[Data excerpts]

□ □ □ □ □

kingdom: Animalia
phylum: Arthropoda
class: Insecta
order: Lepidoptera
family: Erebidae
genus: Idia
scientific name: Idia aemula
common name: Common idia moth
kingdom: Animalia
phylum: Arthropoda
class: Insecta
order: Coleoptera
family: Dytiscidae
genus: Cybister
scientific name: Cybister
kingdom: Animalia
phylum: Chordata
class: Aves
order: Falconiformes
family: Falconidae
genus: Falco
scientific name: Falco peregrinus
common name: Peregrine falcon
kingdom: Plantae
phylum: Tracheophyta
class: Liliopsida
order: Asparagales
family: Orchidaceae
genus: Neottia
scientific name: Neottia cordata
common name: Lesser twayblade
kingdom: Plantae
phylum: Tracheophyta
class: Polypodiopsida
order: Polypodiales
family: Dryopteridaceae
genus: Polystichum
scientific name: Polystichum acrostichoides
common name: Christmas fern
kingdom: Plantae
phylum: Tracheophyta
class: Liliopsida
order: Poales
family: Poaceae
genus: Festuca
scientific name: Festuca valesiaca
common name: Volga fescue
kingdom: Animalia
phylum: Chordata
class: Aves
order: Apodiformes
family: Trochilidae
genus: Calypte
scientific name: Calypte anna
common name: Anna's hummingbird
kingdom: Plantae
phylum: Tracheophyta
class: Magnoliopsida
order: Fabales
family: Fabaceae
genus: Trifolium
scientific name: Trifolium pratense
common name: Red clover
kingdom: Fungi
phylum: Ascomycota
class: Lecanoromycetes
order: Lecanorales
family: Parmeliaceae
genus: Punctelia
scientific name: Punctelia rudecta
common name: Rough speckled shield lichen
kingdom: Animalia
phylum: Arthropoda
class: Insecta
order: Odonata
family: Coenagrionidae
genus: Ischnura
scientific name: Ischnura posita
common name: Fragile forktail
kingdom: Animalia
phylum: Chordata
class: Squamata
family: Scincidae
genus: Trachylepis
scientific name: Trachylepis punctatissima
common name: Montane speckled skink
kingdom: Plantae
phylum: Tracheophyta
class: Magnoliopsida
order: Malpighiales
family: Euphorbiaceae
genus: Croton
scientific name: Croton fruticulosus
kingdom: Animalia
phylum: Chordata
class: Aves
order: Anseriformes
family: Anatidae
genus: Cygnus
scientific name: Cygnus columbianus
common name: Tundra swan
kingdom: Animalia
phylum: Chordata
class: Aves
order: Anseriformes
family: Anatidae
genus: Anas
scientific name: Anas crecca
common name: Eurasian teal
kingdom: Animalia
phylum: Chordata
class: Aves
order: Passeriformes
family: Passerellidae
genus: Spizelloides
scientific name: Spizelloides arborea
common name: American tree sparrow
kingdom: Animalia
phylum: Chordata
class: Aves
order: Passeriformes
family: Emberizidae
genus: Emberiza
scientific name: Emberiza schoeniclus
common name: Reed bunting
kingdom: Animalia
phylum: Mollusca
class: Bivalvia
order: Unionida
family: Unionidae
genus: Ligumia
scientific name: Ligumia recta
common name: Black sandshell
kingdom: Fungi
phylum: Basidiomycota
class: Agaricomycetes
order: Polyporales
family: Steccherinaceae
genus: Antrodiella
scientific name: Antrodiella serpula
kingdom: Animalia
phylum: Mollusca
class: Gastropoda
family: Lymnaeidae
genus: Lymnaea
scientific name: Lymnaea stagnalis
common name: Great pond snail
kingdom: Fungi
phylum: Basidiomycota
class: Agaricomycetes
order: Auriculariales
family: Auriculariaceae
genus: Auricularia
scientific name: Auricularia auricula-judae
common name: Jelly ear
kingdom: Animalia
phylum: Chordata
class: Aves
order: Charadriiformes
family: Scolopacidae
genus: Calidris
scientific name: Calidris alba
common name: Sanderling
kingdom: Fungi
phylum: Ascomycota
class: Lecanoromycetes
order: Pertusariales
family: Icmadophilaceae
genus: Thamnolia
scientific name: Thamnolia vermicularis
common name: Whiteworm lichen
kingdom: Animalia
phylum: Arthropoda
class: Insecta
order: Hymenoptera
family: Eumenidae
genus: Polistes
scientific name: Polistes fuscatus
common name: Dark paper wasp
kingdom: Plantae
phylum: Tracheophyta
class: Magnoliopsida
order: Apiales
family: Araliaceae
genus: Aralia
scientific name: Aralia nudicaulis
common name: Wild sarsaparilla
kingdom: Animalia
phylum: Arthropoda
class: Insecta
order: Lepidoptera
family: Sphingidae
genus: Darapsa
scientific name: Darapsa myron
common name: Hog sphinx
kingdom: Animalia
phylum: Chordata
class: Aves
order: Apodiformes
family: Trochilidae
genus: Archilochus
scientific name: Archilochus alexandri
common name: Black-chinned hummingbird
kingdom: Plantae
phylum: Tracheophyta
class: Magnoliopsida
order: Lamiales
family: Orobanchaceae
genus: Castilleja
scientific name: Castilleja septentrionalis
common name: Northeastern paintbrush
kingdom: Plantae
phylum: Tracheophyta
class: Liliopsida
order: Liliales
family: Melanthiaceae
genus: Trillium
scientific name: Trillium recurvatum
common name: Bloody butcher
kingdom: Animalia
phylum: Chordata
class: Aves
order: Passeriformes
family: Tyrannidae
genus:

□ □ □ □ □

### Required work
Rename "common name" to "vernacular name" everywhere it appears in the records. Give all the lines again, unchanged except for that wording.

### Solution for this exercise
kingdom: Animalia
phylum: Arthropoda
class: Insecta
order: Lepidoptera
family: Erebidae
genus: Idia
scientific name: Idia aemula
vernacular name: Common idia moth
kingdom: Animalia
phylum: Arthropoda
class: Insecta
order: Coleoptera
family: Dytiscidae
genus: Cybister
scientific name: Cybister
kingdom: Animalia
phylum: Chordata
class: Aves
order: Falconiformes
family: Falconidae
genus: Falco
scientific name: Falco peregrinus
vernacular name: Peregrine falcon
kingdom: Plantae
phylum: Tracheophyta
class: Liliopsida
order: Asparagales
family: Orchidaceae
genus: Neottia
scientific name: Neottia cordata
vernacular name: Lesser twayblade
kingdom: Plantae
phylum: Tracheophyta
class: Polypodiopsida
order: Polypodiales
family: Dryopteridaceae
genus: Polystichum
scientific name: Polystichum acrostichoides
vernacular name: Christmas fern
kingdom: Plantae
phylum: Tracheophyta
class: Liliopsida
order: Poales
family: Poaceae
genus: Festuca
scientific name: Festuca valesiaca
vernacular name: Volga fescue
kingdom: Animalia
phylum: Chordata
class: Aves
order: Apodiformes
family: Trochilidae
genus: Calypte
scientific name: Calypte anna
vernacular name: Anna's hummingbird
kingdom: Plantae
phylum: Tracheophyta
class: Magnoliopsida
order: Fabales
family: Fabaceae
genus: Trifolium
scientific name: Trifolium pratense
vernacular name: Red clover
kingdom: Fungi
phylum: Ascomycota
class: Lecanoromycetes
order: Lecanorales
family: Parmeliaceae
genus: Punctelia
scientific name: Punctelia rudecta
vernacular name: Rough speckled shield lichen
kingdom: Animalia
phylum: Arthropoda
class: Insecta
order: Odonata
family: Coenagrionidae
genus: Ischnura
scientific name: Ischnura posita
vernacular name: Fragile forktail
kingdom: Animalia
phylum: Chordata
class: Squamata
family: Scincidae
genus: Trachylepis
scientific name: Trachylepis punctatissima
vernacular name: Montane speckled skink
kingdom: Plantae
phylum: Tracheophyta
class: Magnoliopsida
order: Malpighiales
family: Euphorbiaceae
genus: Croton
scientific name: Croton fruticulosus
kingdom: Animalia
phylum: Chordata
class: Aves
order: Anseriformes
family: Anatidae
genus: Cygnus
scientific name: Cygnus columbianus
vernacular name: Tundra swan
kingdom: Animalia
phylum: Chordata
class: Aves
order: Anseriformes
family: Anatidae
genus: Anas
scientific name: Anas crecca
vernacular name: Eurasian teal
kingdom: Animalia
phylum: Chordata
class: Aves
order: Passeriformes
family: Passerellidae
genus: Spizelloides
scientific name: Spizelloides arborea
vernacular name: American tree sparrow
kingdom: Animalia
phylum: Chordata
class: Aves
order: Passeriformes
family: Emberizidae
genus: Emberiza
scientific name: Emberiza schoeniclus
vernacular name: Reed bunting
kingdom: Animalia
phylum: Mollusca
class: Bivalvia
order: Unionida
family: Unionidae
genus: Ligumia
scientific name: Ligumia recta
vernacular name: Black sandshell
kingdom: Fungi
phylum: Basidiomycota
class: Agaricomycetes
order: Polyporales
family: Steccherinaceae
genus: Antrodiella
scientific name: Antrodiella serpula
kingdom: Animalia
phylum: Mollusca
class: Gastropoda
family: Lymnaeidae
genus: Lymnaea
scientific name: Lymnaea stagnalis
vernacular name: Great pond snail
kingdom: Fungi
phylum: Basidiomycota
class: Agaricomycetes
order: Auriculariales
family: Auriculariaceae
genus: Auricularia
scientific name: Auricularia auricula-judae
vernacular name: Jelly ear
kingdom: Animalia
phylum: Chordata
class: Aves
order: Charadriiformes
family: Scolopacidae
genus: Calidris
scientific name: Calidris alba
vernacular name: Sanderling
kingdom: Fungi
phylum: Ascomycota
class: Lecanoromycetes
order: Pertusariales
family: Icmadophilaceae
genus: Thamnolia
scientific name: Thamnolia vermicularis
vernacular name: Whiteworm lichen
kingdom: Animalia
phylum: Arthropoda
class: Insecta
order: Hymenoptera
family: Eumenidae
genus: Polistes
scientific name: Polistes fuscatus
vernacular name: Dark paper wasp
kingdom: Plantae
phylum: Tracheophyta
class: Magnoliopsida
order: Apiales
family: Araliaceae
genus: Aralia
scientific name: Aralia nudicaulis
vernacular name: Wild sarsaparilla
kingdom: Animalia
phylum: Arthropoda
class: Insecta
order: Lepidoptera
family: Sphingidae
genus: Darapsa
scientific name: Darapsa myron
vernacular name: Hog sphinx
kingdom: Animalia
phylum: Chordata
class: Aves
order: Apodiformes
family: Trochilidae
genus: Archilochus
scientific name: Archilochus alexandri
vernacular name: Black-chinned hummingbird
kingdom: Plantae
phylum: Tracheophyta
class: Magnoliopsida
order: Lamiales
family: Orobanchaceae
genus: Castilleja
scientific name: Castilleja septentrionalis
vernacular name: Northeastern paintbrush
kingdom: Plantae
phylum: Tracheophyta
class: Liliopsida
order: Liliales
family: Melanthiaceae
genus: Trillium
scientific name: Trillium recurvatum
vernacular name: Bloody butcher
kingdom: Animalia
phylum: Chordata
class: Aves
order: Passeriformes
family: Tyrannidae
genus:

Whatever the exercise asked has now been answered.